KAHLIL GIBRAN QUOTES

Hewan-Hewan


Di suatu senja yang temaram, pada suatu hari yang indah, ketika beribu khayalan mengendap dalam pikiranku, aku pergi seorang diri menuju pinggiran kota, menyusuri loronglorong jalan. Di kiri-kanan jalan yang kulalui berjejer rumah-rumah penduduk, terdiam dalam sunyi. Rumahrumah itu kini tinggal puing-puing belaka.

Di reruntuhan rumah itu terlihat seekor anjing sedang terbujur di atas sampah dan abu. Kulitnya tercabikcabik oleh luka-luka menganga terbalut kesakitan yang memburai di tubuhnya yang lemah. Pandangannya yang blingsatan tertuju pada cahaya matahari, namun seolah menampakkan mata pandang yang penuh kepiluan
sebagai jeritan keputusasaan, penderitaan, dan kehinaan.

Perlahan aku melangkahkan kaki, mencoba menghampirinya dengan harapan dapat kupahami bahasanya sehingga aku bisa meringankan duka lara jiwanya. Ternyata kedekatanku hanya menakutkannya saja, dan ia berusaha bangun dari sakit dengan kaki lumpuh. Anjing kurus itu terjatuh, kemudian ia membidikkan pandangannya padaku dengan harapan yang berbalut sinis. Pandangannya yang
sekilas itu, begitu cepat dan lebih menyentuh daripada air mata manusia. Berikut penuturannya yang dapat aku pahami ketika ia berkata:

"Hai anak manusia, telah aku tanggung derita nestapa sampai-sampai
tak tertahankan olehku, dan hai ini disebabkan oleh kebrutalan dan ketidakmanusiawianmu.

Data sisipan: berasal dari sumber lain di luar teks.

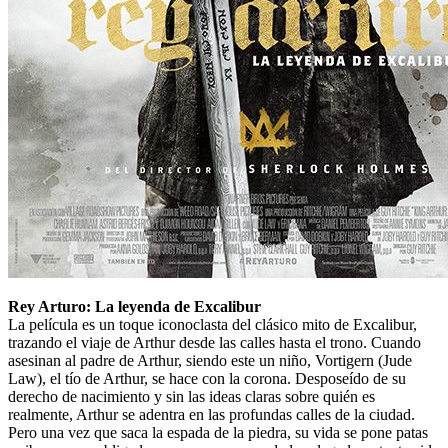
Rey Arturo: La leyenda de Excalibur
La película es un toque iconoclasta del clásico mito de Excalibur,
trazando el viaje de Arthur desde las calles hasta el trono. Cuando
asesinan al padre de Arthur, siendo este un niño, Vortigern (Jude
Law), el tío de Arthur, se hace con la corona. Desposeído de su
derecho de nacimiento y sin las ideas claras sobre quién es
realmente, Arthur se adentra en las profundas calles de la ciudad.
Pero una vez que saca la espada de la piedra, su vida se pone patas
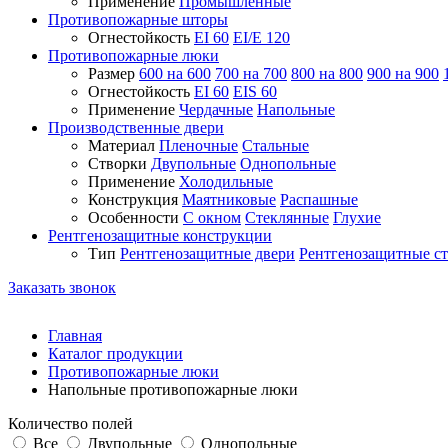
Применение
Промышленные
Противопожарные шторы
Огнестойкость
EI 60
EI/E 120
Противопожарные люки
Размер
600 на 600
700 на 700
800 на 800
900 на 900
Огнестойкость
EI 60
EIS 60
Применение
Чердачные
Напольные
Производственные двери
Материал
Пленочные
Стальные
Створки
Двупольные
Однопольные
Применение
Холодильные
Конструкция
Маятниковые
Распашные
Особенности
С окном
Стеклянные
Глухие
Рентгенозащитные конструкции
Тип
Рентгенозащитные двери
Рентгенозащитные с
Заказать звонок
Главная
Каталог продукции
Противопожарные люки
Напольные противопожарные люки
Количество полей
Все
Двупольные
Однопольные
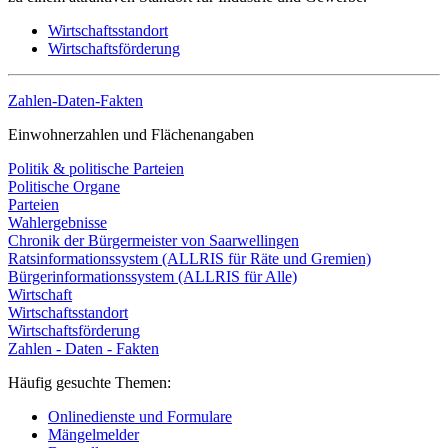
Wirtschaftsstandort
Wirtschaftsförderung
Zahlen-Daten-Fakten
Einwohnerzahlen und Flächenangaben
Politik & politische Parteien
Politische Organe
Parteien
Wahlergebnisse
Chronik der Bürgermeister von Saarwellingen
Ratsinformationssystem (ALLRIS für Räte und Gremien)
Bürgerinformationssystem (ALLRIS für Alle)
Wirtschaft
Wirtschaftsstandort
Wirtschaftsförderung
Zahlen - Daten - Fakten
Häufig gesuchte Themen:
Onlinedienste und Formulare
Mängelmelder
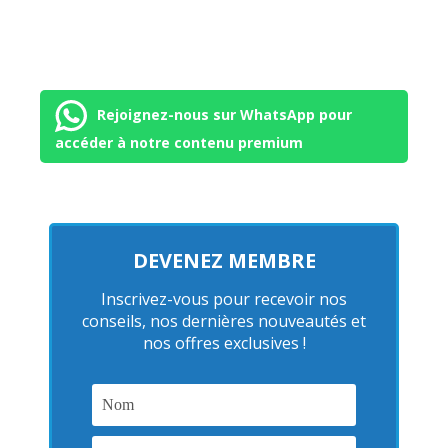
Rejoignez-nous sur WhatsApp pour
accéder à notre contenu premium
DEVENEZ MEMBRE
Inscrivez-vous pour recevoir nos
conseils, nos dernières nouveautés et
nos offres exclusives !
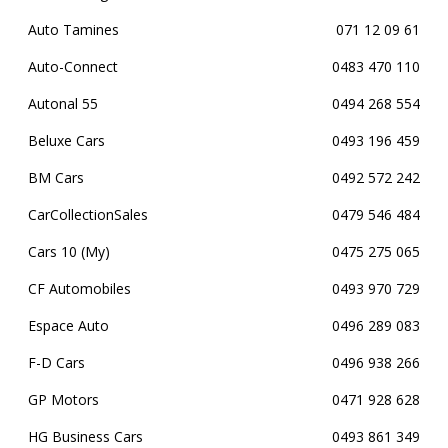
Auto Tamines
071 12 09 61
Auto-Connect
0483 470 110
Autonal 55
0494 268 554
Beluxe Cars
0493 196 459
BM Cars
0492 572 242
CarCollectionSales
0479 546 484
Cars 10 (My)
0475 275 065
CF Automobiles
0493 970 729
Espace Auto
0496 289 083
F-D Cars
0496 938 266
GP Motors
0471 928 628
HG Business Cars
0493 861 349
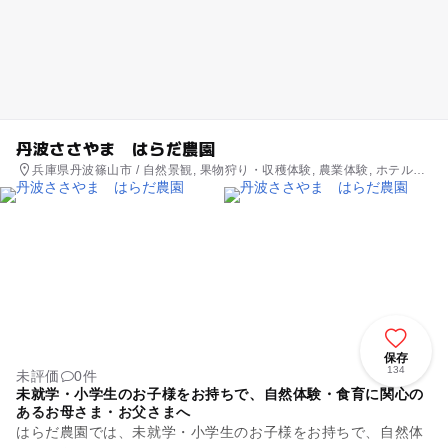
丹波ささやま はらだ農園
兵庫県丹波篠山市 / 自然景観, 果物狩り・収穫体験, 農業体験, ホテル・
旅館, 自然体験・アクティビティ
保存
134
未評価
0件
未就学・小学生のお子様をお持ちで、自然体験・食育に関心の
あるお母さま・お父さまへ
はらだ農園では、未就学・小学生のお子様をお持ちで、自然体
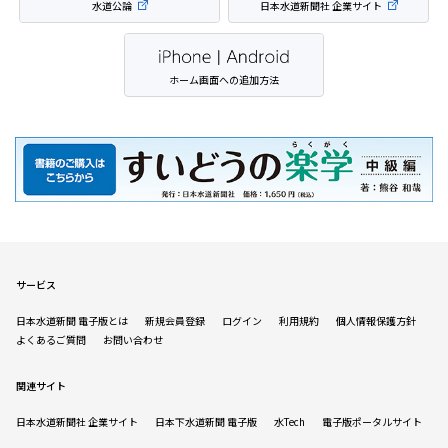
水道公論
日本水道新聞社 企業サイト
ホーム画面への追加方法
サービス
日本水道新聞 電子版とは
新規会員登録
ログイン
利用規約
個人情報保護方針
よくあるご質問
お問い合わせ
関連サイト
日本水道新聞社 企業サイト
日本下水道新聞 電子版
水Tech
電子版ポータルサイト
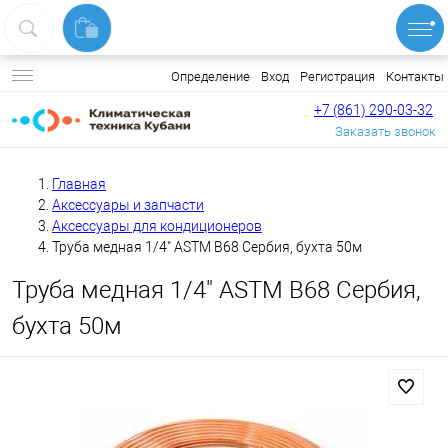
Вход
Регистрация
Контакты
Определение
+7 (861) 290-03-32
Заказать звонок
Главная
Аксессуары и запчасти
Аксессуары для кондиционеров
Труба медная 1/4" ASTM B68 Сербия, бухта 50м
Труба медная 1/4" ASTM B68 Сербия,
бухта 50м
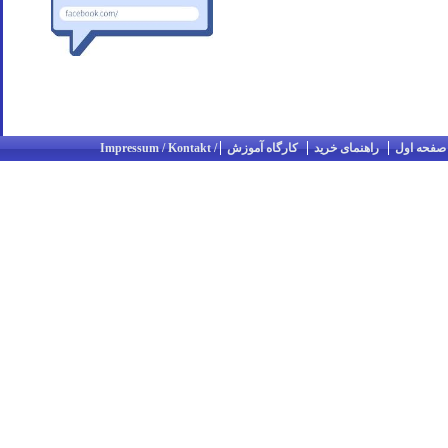
صفحه اول
راهنمای خرید
کارگاه آموزش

"Aku telah lari dari kaki-kaki kalian yang telah menyebabkan tubuhku terluka
memar. Akhirnya, aku pun mencari perlindungan di sini. Bagiku, hati manusia tak lebih mulia dari debu dan kotoran, puing-puing ini pun lebih melankolis ketimbang jiwa manusia. Enyahlah, kalian adalah pengacau dunia yang menodai hukum, melacuri keadilan negeri ini.

"Seringkali aku merasa heran, bahwa diriku tak lebih hanyalah makhluk
sengsara yang melayani anak Adam dengan penuh kesetiaan dan loyalitas. Akulah sahabat sejatimu yang penuh setia, kau kujaga sepanjang siang dan malam. Ketika kau tiada hatiku sedih dan ketika kau kembali hatiku menyambut dengan penuh gembira. Walau makananku hanya sampah-sampah sisa makanan yang kalian makan, aku sudah cukup merasa puas. Dan aku pun sudah cukup merasa bahagia dengan tulang-tulang yang telah dikuliti oleh gigi-gigi kalian. Namun ketika umurku sudah memasuki usia senja dan sakit-sakitan, aku lalu diusirnya dari rumah serta meninggalkan aku seorang diri tanpa berperasaan.

"Oh Putra Adam, aku lihat persamaan antara aku dan kalian ketika sang waktu meremukkan mereka. Ada bala tentara yang berjuang melawan musuh demi negara ketika mereka sudah merasa kehidupannya sejahtera. Namun saat ini, musim dingin
kehidupan telah tiba dan mereka tidak berfaedah untuk waktu yang lebih lama, mereka telah tersingkir.

"Aku pun melihat sebuah persamaan antara nasibku dan nasib seorang wanita yang hari-harinya begitu indah, waktunya ia curahkan untuk hati seorang pria muda; yang kemudian, sebagai seorang ibu, hidupnya ia curahkan sepenuh jiwa untuk si
buah hati. Namun setelah berusia tua, dia dicampakkan dan dijauhi begitu saja. Betapa murkanya gempamu, wahai anak Adam, kalian adalah penindas!"


Demikianlah hatiku memahami bahasa kata-kata seekor binatang bisu.